-- CONSIGNE --
Mettez à jour le passage du texte sur le film « Je ne suis pas un homme facile » qui va de « Ce film, j’en » jusqu'à « dans notre société. » inclus, en remplaçant « synopsis » par « résumé », puis recopiez-le en entier.

Je ne suis pas un homme facile, le premier film français netflix.

Ce film, j’en avais vaguement entendu parlé par des amis, le pitch me paraissait vu et revu : un homme de préférence misogyne se rend compte par un “heureux” hasard de la complexité de la vie des femmes. Très honnêtement ce synopsis ne me tentait pas du tout. Et puis en faisant quelques recherches, j’appris que ce tout premier film français Netflix était en réalité la suite d’un court-métrage sorti en 2010 et réalisé par Eléonore Pourriat – Majoritée Oprimée, qui à l’époque avait fait sensation. Dénonçant déjà le sexisme ordinaire de notre société, en transposant les rôles hommes-femmes dans un monde où les femmes sont les dominantes, on s’indigne alors du comportement des agresseuses, harceleuses, compagnes sur la majorité opprimée – à savoir les hommes. Sans se rendre compte que ces situations sont le quotidien de bon nombre de femmes dans notre société.

Données enregistrées:
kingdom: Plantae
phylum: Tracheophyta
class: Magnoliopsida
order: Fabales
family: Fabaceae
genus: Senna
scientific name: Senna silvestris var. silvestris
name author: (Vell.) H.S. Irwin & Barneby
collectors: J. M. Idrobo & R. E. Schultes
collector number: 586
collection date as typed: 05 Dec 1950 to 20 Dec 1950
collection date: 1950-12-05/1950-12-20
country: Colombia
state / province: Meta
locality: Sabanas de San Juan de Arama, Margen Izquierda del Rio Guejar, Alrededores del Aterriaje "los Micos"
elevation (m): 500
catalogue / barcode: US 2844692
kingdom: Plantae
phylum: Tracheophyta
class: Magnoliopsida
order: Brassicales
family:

-- CORRIGÉ --
Ce film, j’en avais vaguement entendu parlé par des amis, le pitch me paraissait vu et revu : un homme de préférence misogyne se rend compte par un “heureux” hasard de la complexité de la vie des femmes. Très honnêtement ce résumé ne me tentait pas du tout. Et puis en faisant quelques recherches, j’appris que ce tout premier film français Netflix était en réalité la suite d’un court-métrage sorti en 2010 et réalisé par Eléonore Pourriat – Majoritée Oprimée, qui à l’époque avait fait sensation. Dénonçant déjà le sexisme ordinaire de notre société, en transposant les rôles hommes-femmes dans un monde où les femmes sont les dominantes, on s’indigne alors du comportement des agresseuses, harceleuses, compagnes sur la majorité opprimée – à savoir les hommes. Sans se rendre compte que ces situations sont le quotidien de bon nombre de femmes dans notre société.